*Job A:*
Answer these questions from the AWECore application note, one per line: (i) What does the second section of the note cover? (ii) What does the abbreviation VR stand for? (iii) According to the note, why is a VR State needed?
*Job B:*
Copy the passage of the AWECore application note starting with "The VR( Voice" and going on through "interference cancellation algorithm.".

*Excerpted text:*
((
Wake Word Engine and ASR Integration for AWECore
This application note describes how Wake Work Engine and ASR commands work with Audio Weaver. The first section of this document contains information about VR (Voice Recognition) State, why we’d need it and details of its implementation. The second section contains information about the implementation of the VR State in the TalkToSample App.
VR State
What is a VR State?
The VR( Voice Recognition) State is information from the cloud to the AWECore instance and tells it to listen to the ASR commands. As soon as the cloud notifies the AWECore instance, the value of the VR State changes to 0/1
.
Why do we need a VR State?
VR State is needed to make sure that important speech content is not cancelled in the interference cancellation algorithm.
))
*Dataset section:*
((
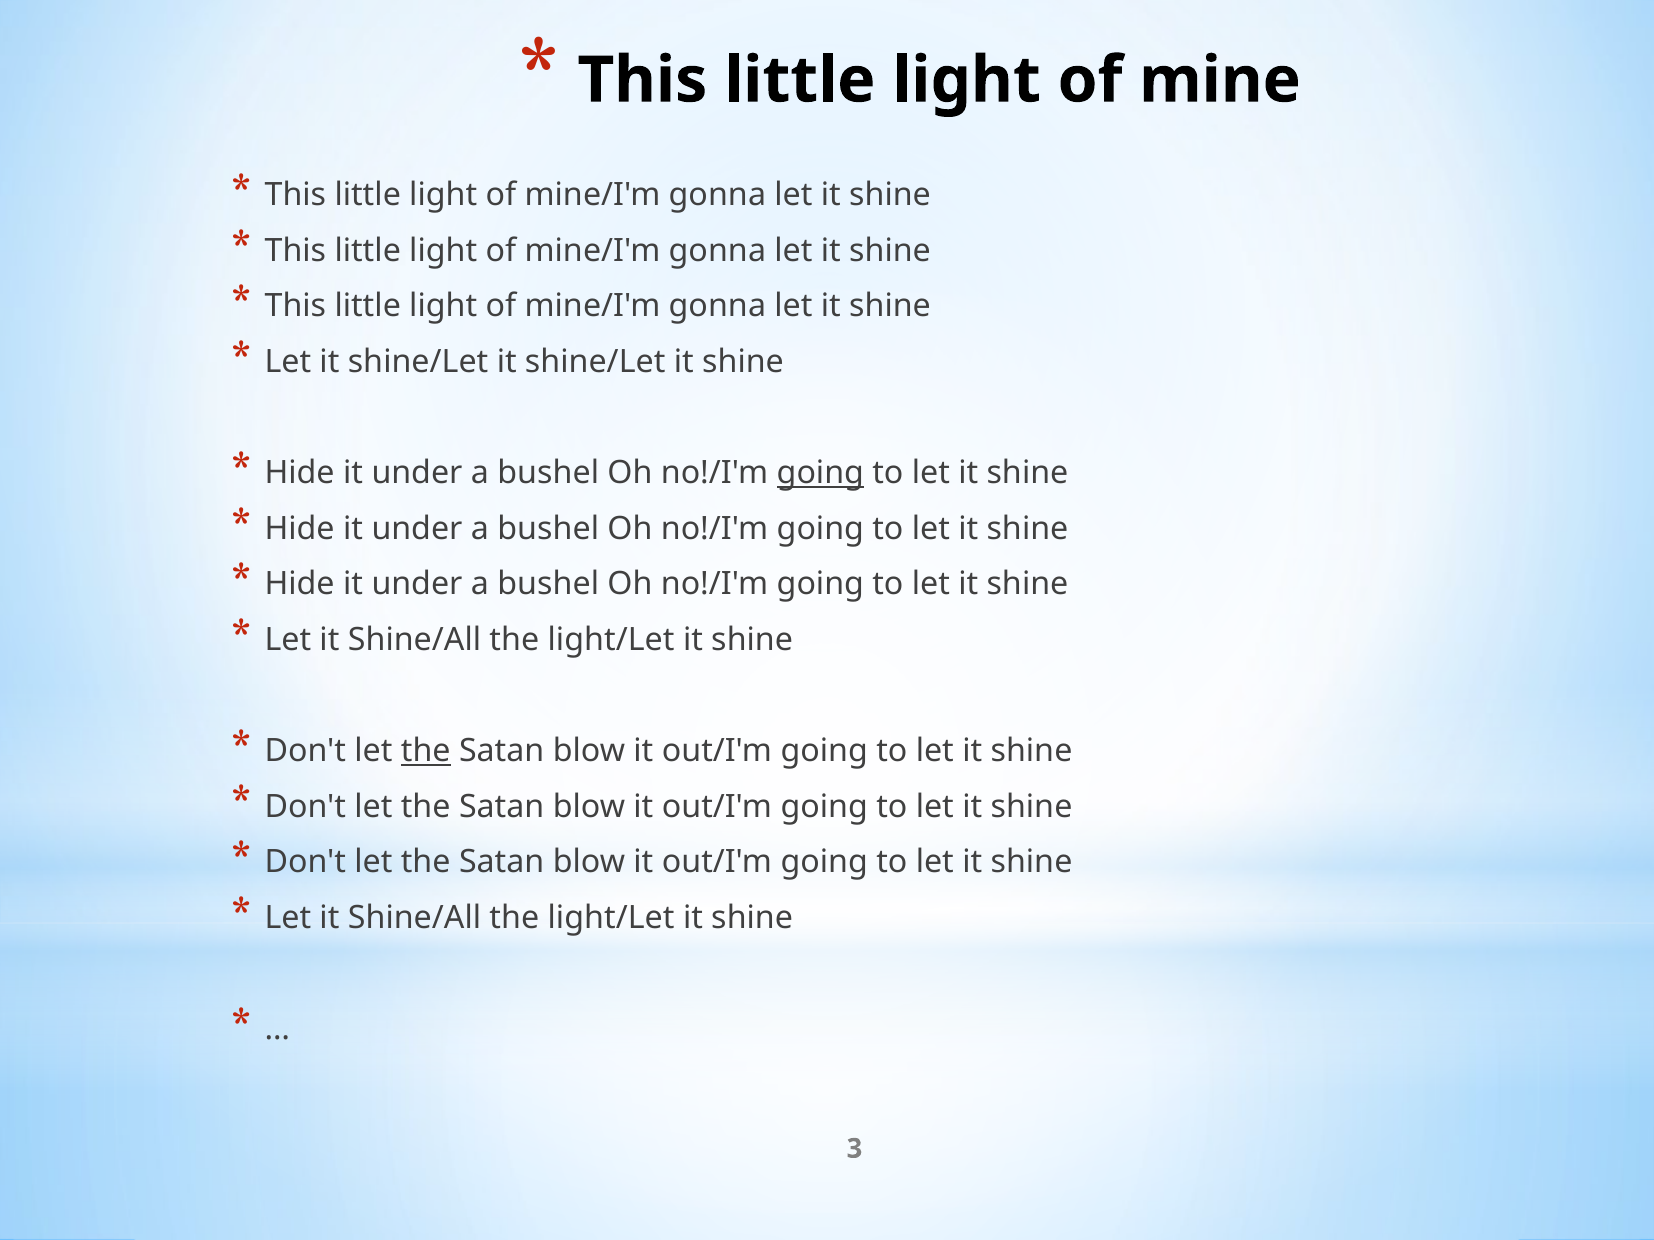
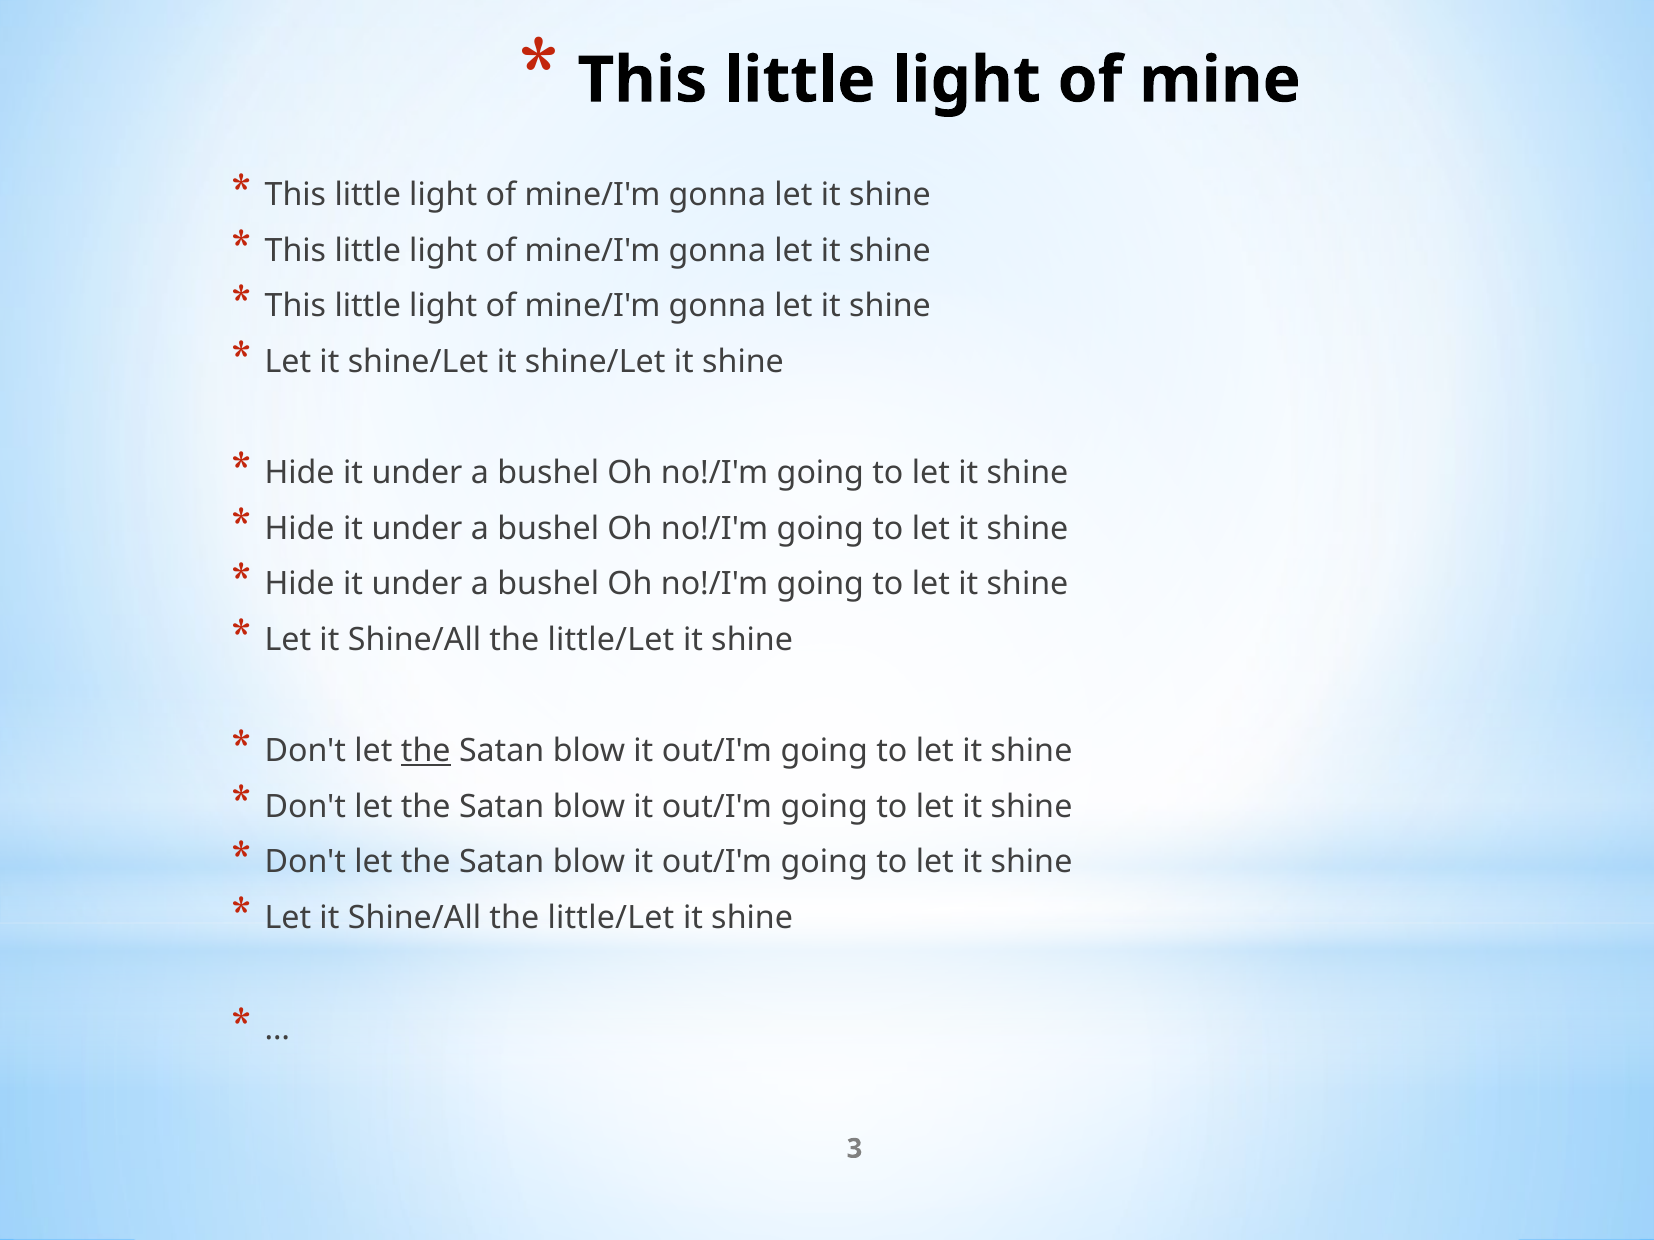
going at (820, 473) underline: present -> none
light/Let at (611, 640): light/Let -> little/Let
light/Let at (611, 918): light/Let -> little/Let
))
*Exercise result A:*
(i) The implementation of the VR State in the TalkToSample App.
(ii) Voice Recognition.
(iii) To make sure that important speech content is not cancelled in the interference cancellation algorithm.

*Exercise result B:*
The VR( Voice Recognition) State is information from the cloud to the AWECore instance and tells it to listen to the ASR commands. As soon as the cloud notifies the AWECore instance, the value of the VR State changes to 0/1
.
Why do we need a VR State?
VR State is needed to make sure that important speech content is not cancelled in the interference cancellation algorithm.